HARTLEY—When Onica Jacobs decided to donate much-needed supplies to communities devastated by the Aug. 10 derecho, N’West Iowans opened their wallets to help.
Jacobs, a 27-year-old occupational therapist was home recovering from abdominal surgery when the storm happened.
East and central Iowa were battered with wind speeds of more than 110 miles per hour which left three people dead and 60 people injured and more than 595,000 households without power.
“Even though it was 200 miles away it just felt very close to home,” Jacobs said.
In the days following the storm, she struggled to find anywhere to donate directly to affected communities and decided to cut out the middle man by taking supplies herself.
“I had the idea of why don’t I just take supplies down myself instead of sending money somewhere and then they have to get all the supplies down,” she said.
Immediate support from friends and family prompted her to post on Facebook asking for donations that would go toward purchasing two trailers worth of essential supplies the she would deliver to parts of central Iowa.
Money poured in immediately.
Jacobs made her post at about 3:30 p.m. Friday, Aug. 14, and by 7 p.m. the next day she had received more than $3,800.
“I knew that some people would be immediate in wanting to help out, but I did not expect it to kind of grow that big that quickly,” Jacobs said.
“But kind of retrospectively, I don’t know why I didn’t expect it because I think that’s just kind of the northwest Iowa way of helping people out.”
Donations flooded in from family and friends across area as well as a few Jacobs said were from strangers as far away as Colorado who she assumes saw her post being shared on Facebook.
“That was pretty cool too, just the outpouring of people that you don’t even know that still want to help,” she said.

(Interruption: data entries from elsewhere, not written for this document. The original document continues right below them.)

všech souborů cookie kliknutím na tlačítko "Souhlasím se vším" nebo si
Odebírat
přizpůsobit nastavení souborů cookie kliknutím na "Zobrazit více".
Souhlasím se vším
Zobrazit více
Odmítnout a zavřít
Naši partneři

Much like the donations, help came from everywhere too. Because of her recent surgery, Jacobs was under lifting restrictions. Friends turned up to help load cases of water and boxes of food into two trailers she had borrowed from her dad, Rob Jacobs.
“I was kind of on the mend which is why I had so much free time because I wasn’t back to work yet but it made it kind of hard to lift things too because I was on restrictions,” Jacobs said. “I had to find something to do, and what better of a way to do it.”

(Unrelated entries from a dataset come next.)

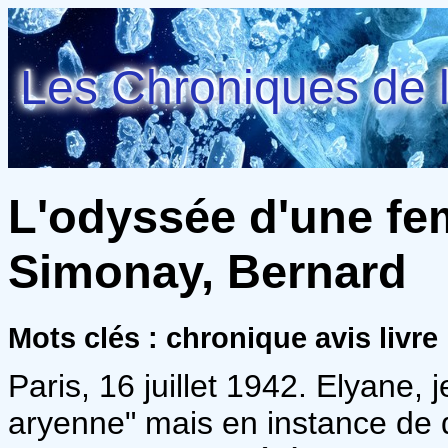
Les Chroniques de l
L'odyssée d'une f
Simonay, Bernard
Mots clés : chronique avis livre 
Paris, 16 juillet 1942. Elyane
aryenne" mais en instance de di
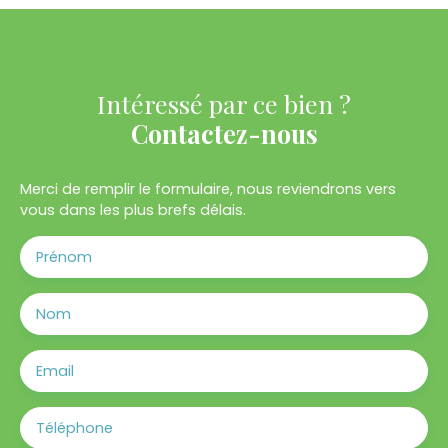
Intéressé par ce bien ?
Contactez-nous
Merci de remplir le formulaire, nous reviendrons vers
vous dans les plus brefs délais.
Prénom
Nom
Email
Téléphone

Hannah Rebollozo of Aurelia and Kailey Enger and Haley Hermstad of Hartley spent that Friday night and all of the following Saturday helping Jacobs buy supplies in Sheldon, Cherokee and Spencer.
Jacobs said she initially was unsure what was needed most: Food and water or supplies like power cords and trash bags, so she decided to get it all.
By the end of Saturday, both trailers were packed with more than 8,000 bottles of water, boxes and cans of nonperishable food, and as many household supplies, diapers, tarps and other supplies as they could fit in.
She also was able to purchase $600 worth of Hy-Vee gift cards for families to use once power was restored.
The following morning, Jacobs set out for central Iowa. She was joined by Austin Peterson and Kylie Wolthuizen, also from Hartley, and Andrew Richter of Paullina, who helped drive and carry supplies.
Jacobs said she did not have a firm itinerary, although she intended to make her biggest stop at Marshalltown, which she knew was badly damaged.
“We just kind of drove along the road and found towns and wanted to just do what we could,” she said.
The N’West Iowa team made stops in Madrid, Slater and Huxley, resupplying linemen and local communities.
“You never want anything like that to happen but to see the amount of response and support even at the very local and individual level, it was kind of cool,” Jacobs said.
The storm destroyed an estimated 10 million acres of crops.
Jacobs said her heart went out to farmers as they drove past fields of flattened corn and destroyed farm buildings.
“One of the craziest things that made me realize how strong with wind was, driving down Highway 30 there were multiple big signs with exit numbers on them that were bent completely flat by the wind,” Jacobs said.
The N’West Iowa team met up with Salvation Army workers in Marshalltown for their final delivery, which took nearly an hour to unload.
“When we got there it was basically empty and they were using Sunday as a day to restock things, so they were super grateful,” Jacobs said.
Although the supply run is over and Jacobs does not have a second trip planned, donations have continued to trickle in.
A full week after her initial post, she had received more than $1,000 in additional donations, raising her total to $5,000. She plans to wait a few weeks to make sure the last donations have come in before donating everything to the Cedar Rapids Disaster Recovery Fund.
“I’ve been grateful our area hasn’t been affected but your heart goes out to them and you realize how long that process is going to be,” Jacobs said. “I’m just glad northwest Iowa was able to help out our neighboring areas.”